### Your goal
State how many lines in the records below contain the string "تأمین", and give only the number.

Saved entries
# # # # # # #

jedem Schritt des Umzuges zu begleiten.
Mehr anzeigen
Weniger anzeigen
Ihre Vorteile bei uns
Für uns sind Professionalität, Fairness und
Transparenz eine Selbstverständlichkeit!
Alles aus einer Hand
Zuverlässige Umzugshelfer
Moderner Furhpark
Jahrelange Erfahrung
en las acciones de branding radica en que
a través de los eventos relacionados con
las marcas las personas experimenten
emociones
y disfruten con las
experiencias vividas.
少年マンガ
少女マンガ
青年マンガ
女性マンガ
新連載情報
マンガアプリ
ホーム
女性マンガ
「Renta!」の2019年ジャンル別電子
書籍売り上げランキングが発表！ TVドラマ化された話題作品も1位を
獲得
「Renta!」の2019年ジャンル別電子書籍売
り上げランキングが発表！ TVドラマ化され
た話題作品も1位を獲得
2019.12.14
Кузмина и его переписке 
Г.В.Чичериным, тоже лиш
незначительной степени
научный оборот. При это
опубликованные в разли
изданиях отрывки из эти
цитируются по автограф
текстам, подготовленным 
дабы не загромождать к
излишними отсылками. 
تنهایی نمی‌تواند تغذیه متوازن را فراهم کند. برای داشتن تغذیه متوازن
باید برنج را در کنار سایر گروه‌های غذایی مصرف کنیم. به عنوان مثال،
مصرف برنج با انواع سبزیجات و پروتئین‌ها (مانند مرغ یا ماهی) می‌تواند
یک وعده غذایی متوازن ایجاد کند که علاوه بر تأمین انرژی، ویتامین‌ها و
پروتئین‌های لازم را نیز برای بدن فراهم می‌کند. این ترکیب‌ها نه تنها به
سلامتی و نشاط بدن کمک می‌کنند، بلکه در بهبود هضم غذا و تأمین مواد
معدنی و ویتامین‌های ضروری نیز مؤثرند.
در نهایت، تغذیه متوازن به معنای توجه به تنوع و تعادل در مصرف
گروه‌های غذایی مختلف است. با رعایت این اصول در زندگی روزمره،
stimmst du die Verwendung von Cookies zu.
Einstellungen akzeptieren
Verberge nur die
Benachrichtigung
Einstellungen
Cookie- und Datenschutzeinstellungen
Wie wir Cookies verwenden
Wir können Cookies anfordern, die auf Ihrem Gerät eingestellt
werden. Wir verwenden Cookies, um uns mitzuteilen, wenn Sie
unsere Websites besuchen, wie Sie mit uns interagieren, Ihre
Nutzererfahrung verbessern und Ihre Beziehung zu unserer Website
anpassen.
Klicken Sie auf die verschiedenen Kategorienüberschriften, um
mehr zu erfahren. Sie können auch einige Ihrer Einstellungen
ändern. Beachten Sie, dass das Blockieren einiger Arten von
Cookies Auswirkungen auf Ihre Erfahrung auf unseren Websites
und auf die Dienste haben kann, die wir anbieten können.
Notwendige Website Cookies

# # # # # # #

### Response for this exercise
2